Sunday, April 17, 2011

The Monad instance for Iteratees

I'd like to walk through the Monad instance for Iteratees. Understanding the monad instance makes it easier to understand whats happening when you try and write a moderately complex iteratee


>instance Monad m => Monad (Iteratee a m) where
> return x = yield x (Chunks [])


The definition of return should be straightforward. Return creates an iteratee that is immediately ready to yield x without any accepting any data, and without adding any extra data.

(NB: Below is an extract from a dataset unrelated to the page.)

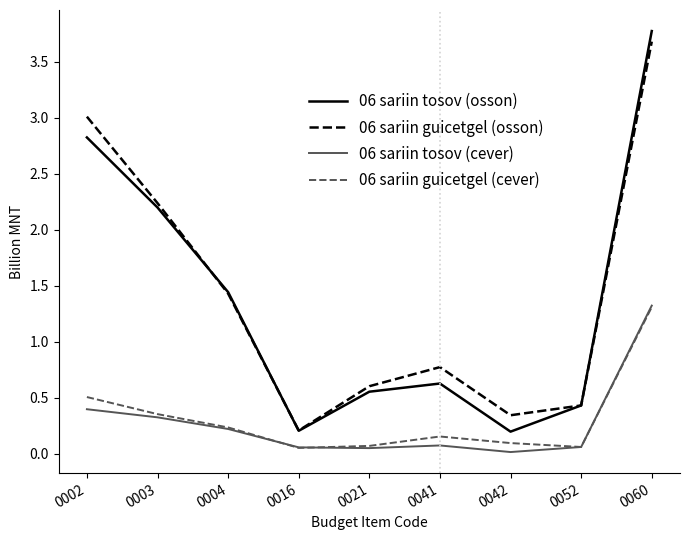

What is the highest value of the 06 sariin guicetgel (osson) series?

3.7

($ m0) $ applies m0 to the giant function that follows.
fix $ \bind m creates a recursive function named bind, with m0 passed as m initially. note the type for bind:

bind :: Iteratee a m b -> Iteratee a m c, this will be useful later


> m0 >>= f = ($ m0) $ fix $



Iteratee $ runIteratee m is standard unwrapping. The >>= is for the inner Monad.



> \bind m -> Iteratee $ runIteratee m >>= \r1 ->
> case r1 of


Here the iteratee hasn't returned yet, so we compose the continuation with bind, creating essentially a while loop. While the first iteratee hasn't returned yet, keep asking for data, and checking its result. Also note the types:
>>= :: Iteratee a m b -> (b -> Iteratee a m c) -> Iteratee a m c
k :: a -> Iteratee a m b
(bind . k) :: a -> Iteratee a m c


> Continue k -> return (Continue (bind . k))
> Error err -> return (Error err)


If the source Iteratee finally yields, with no extra data then (f x) is the iteratee we want to return.

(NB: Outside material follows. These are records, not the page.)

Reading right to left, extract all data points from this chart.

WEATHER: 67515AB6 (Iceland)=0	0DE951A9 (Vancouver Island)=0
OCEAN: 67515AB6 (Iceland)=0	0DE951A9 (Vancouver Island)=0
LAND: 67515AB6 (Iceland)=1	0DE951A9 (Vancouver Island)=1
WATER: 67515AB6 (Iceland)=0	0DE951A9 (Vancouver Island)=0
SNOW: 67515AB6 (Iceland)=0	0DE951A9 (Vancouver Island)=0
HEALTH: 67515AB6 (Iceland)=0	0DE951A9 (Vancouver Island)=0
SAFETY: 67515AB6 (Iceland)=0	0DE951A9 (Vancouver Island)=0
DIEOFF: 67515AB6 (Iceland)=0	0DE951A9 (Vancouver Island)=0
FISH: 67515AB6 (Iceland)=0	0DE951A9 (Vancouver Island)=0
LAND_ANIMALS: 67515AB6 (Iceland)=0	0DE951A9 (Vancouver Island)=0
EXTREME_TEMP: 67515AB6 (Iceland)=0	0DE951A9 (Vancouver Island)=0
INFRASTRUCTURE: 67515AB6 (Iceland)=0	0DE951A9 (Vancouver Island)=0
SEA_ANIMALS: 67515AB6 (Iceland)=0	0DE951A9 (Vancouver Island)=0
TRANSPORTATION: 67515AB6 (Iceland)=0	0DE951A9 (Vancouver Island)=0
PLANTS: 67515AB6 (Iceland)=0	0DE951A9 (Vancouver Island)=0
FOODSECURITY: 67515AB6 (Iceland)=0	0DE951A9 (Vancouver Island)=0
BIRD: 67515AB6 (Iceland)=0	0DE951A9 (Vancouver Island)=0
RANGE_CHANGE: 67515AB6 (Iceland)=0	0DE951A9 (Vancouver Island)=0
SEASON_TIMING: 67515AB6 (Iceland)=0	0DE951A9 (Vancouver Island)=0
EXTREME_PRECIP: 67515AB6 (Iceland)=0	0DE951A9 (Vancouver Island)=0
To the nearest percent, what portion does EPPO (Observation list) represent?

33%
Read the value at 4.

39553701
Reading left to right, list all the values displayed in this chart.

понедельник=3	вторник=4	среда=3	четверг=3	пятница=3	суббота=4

> Yield x (Chunks []) -> runIteratee (f x)


If there's any extra data, we first grab the step from the inner Monad. If it's a Continuation, we feed it the extra before returning. Otherwise, we pass along the extra.


> Yield x extra -> runIteratee (f x) >>= \r2 ->
> case r2 of
> Continue k -> runIteratee (k extra)
> Error err -> return (Error err)
> Yield x' _ -> return (Yield x' extra)


An important thing to note is what happens in the case of EOF. The EOF would be on returned along with the Yield, and then fed to the second Iteratee. It's possible that a chain of Iteratees could be resolved like this.


Another important thing to note is that the type a remains fixed. The monad instance of an Iteratee allows you to compose functions that read from the same stream. It's also possible to transform streams, but that's not  what's going on here.